Friedman M, Mafee M F, Shelton V K, Berlinger F G, Skolnik E
Arch Otolaryngol. 1983 Feb;109(2):95-7. doi: 10.1001/archotol.1983.00800160029007.
Increased accuracy of parathyroid hormone assays has yielded an earlier diagnosis of primary hyperparathyroidism, often in an asymptomatic stage. Non-invasive modalities used to localize parathyroid abnormalities have not been accurate for small adenomas. Although arteriography has been shown to be accurate in detection of adenomas, the invasive nature of the study, as well as possible complications, minimizes its use in preoperative localization of parathyroid abnormalities. The computed tomographic (CT) scan was used preoperatively in eight patients to assess its accuracy in localizing parathyroid abnormalities. The radiographic findings were correlated with surgical and pathologic findings. The conditions of seven patients were correctly diagnosed preoperatively by the CT scan, including that of one patient with diffuse hyperplasia. With the increased accuracy attained by this noninvasive examination, we believe that CT scanning should be a routine part of the preoperative examination of patients with primary hyperparathyroidism.

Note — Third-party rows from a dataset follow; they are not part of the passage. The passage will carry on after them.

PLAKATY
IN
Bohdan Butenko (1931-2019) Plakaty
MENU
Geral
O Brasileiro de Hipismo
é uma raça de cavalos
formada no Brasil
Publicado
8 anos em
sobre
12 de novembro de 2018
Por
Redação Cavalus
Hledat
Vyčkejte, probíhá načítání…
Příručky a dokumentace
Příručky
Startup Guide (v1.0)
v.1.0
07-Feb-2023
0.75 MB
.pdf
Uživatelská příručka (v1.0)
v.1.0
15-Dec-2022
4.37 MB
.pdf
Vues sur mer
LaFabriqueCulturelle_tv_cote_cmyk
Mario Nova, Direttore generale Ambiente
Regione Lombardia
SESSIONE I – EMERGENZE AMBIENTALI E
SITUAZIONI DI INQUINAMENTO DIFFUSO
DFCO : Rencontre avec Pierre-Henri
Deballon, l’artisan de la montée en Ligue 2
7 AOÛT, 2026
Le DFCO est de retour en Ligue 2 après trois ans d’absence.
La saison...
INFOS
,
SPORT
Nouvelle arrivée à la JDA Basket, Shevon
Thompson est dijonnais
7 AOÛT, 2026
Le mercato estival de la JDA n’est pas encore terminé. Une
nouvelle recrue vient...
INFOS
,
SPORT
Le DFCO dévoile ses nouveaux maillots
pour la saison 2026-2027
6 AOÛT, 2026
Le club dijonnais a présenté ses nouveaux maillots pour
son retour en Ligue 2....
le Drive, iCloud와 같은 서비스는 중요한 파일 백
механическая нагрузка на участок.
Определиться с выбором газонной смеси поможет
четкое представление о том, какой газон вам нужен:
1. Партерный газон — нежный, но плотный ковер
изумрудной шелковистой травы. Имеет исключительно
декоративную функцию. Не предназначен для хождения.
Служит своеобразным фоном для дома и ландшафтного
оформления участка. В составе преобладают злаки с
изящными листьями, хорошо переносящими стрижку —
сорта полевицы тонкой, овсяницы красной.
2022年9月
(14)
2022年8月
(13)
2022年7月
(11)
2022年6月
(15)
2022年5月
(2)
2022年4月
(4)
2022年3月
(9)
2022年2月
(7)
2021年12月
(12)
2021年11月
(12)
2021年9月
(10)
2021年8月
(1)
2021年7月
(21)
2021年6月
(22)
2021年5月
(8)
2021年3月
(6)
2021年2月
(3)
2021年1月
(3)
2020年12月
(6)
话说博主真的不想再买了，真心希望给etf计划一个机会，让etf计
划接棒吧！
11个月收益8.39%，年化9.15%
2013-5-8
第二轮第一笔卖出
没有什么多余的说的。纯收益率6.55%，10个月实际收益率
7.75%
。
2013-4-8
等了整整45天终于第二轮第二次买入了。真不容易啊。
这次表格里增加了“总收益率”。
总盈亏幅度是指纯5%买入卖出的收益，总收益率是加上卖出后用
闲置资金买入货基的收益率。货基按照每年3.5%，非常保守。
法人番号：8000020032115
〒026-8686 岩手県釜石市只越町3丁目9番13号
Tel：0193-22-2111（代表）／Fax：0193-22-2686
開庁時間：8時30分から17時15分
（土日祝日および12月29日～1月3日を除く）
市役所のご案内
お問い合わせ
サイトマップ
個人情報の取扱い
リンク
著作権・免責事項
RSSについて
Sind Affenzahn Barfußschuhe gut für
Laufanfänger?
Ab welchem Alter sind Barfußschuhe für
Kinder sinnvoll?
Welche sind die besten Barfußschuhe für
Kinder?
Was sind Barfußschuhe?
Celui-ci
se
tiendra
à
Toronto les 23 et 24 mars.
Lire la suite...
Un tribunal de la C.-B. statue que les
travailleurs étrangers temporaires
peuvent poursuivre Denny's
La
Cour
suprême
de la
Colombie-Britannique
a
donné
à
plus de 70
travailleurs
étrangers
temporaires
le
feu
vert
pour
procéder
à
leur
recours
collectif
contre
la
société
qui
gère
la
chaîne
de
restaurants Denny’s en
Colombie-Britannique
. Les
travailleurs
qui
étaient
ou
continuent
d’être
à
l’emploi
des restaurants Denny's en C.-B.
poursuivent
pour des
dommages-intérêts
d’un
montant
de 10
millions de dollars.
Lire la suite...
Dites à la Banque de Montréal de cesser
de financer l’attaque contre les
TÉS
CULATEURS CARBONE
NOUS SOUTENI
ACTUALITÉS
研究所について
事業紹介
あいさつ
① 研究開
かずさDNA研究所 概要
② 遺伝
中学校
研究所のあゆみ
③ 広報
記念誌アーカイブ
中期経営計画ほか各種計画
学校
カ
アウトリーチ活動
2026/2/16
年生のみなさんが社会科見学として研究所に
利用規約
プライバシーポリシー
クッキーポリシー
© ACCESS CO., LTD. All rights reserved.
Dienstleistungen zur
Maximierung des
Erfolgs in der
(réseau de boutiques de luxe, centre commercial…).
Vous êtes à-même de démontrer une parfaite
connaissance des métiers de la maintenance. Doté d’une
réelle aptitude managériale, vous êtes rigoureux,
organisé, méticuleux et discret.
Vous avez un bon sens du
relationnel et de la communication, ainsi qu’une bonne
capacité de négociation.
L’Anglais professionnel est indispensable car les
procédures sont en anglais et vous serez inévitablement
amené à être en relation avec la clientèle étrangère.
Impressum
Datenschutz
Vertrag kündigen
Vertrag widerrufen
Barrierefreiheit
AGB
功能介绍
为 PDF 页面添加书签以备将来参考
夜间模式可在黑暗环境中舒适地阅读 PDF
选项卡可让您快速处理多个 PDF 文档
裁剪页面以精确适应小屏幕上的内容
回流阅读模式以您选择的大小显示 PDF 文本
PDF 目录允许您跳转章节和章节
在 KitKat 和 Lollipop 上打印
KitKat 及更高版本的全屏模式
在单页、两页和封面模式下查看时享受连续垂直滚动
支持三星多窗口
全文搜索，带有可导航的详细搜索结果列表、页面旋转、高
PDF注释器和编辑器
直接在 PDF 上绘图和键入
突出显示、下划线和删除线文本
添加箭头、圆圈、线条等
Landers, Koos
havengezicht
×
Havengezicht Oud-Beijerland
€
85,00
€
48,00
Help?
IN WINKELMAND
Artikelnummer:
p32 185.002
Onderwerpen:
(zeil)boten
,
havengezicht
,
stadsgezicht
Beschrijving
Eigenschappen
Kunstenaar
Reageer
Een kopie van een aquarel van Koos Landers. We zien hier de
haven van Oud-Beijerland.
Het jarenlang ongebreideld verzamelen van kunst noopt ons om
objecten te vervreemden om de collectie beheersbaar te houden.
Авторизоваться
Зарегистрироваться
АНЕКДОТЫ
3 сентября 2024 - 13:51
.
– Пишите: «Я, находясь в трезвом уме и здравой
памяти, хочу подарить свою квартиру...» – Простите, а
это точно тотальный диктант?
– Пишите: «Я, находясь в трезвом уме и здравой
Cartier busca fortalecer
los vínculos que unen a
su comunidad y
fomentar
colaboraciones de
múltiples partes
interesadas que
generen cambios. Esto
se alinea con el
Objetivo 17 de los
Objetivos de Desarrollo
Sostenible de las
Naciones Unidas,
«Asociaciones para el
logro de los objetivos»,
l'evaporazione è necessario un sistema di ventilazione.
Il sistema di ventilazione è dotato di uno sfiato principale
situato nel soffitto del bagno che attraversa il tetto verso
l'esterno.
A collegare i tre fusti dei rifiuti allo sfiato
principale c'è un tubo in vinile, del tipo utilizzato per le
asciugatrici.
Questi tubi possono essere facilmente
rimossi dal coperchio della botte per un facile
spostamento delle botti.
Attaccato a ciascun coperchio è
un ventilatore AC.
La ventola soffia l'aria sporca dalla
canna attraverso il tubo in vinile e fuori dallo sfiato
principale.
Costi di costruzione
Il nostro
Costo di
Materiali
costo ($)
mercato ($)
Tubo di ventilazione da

甲状旁腺激素检测准确性的提高使得原发性甲状旁腺功能亢进症常常在无症状阶段就能更早地被诊断出来。用于定位甲状旁腺异常的非侵入性检查方法对于小腺瘤并不准确。尽管动脉造影已被证明在腺瘤检测中是准确的,但该检查的侵入性以及可能出现的并发症,使其在甲状旁腺异常的术前定位中的应用受到限制。术前对8例患者进行了计算机断层扫描(CT)以评估其在定位甲状旁腺异常方面的准确性。影像学检查结果与手术及病理检查结果相关。7例患者的病情通过CT扫描在术前得到了正确诊断,其中包括1例弥漫性增生患者。鉴于这种非侵入性检查所达到的更高准确性,我们认为CT扫描应该成为原发性甲状旁腺功能亢进症患者术前检查的常规组成部分。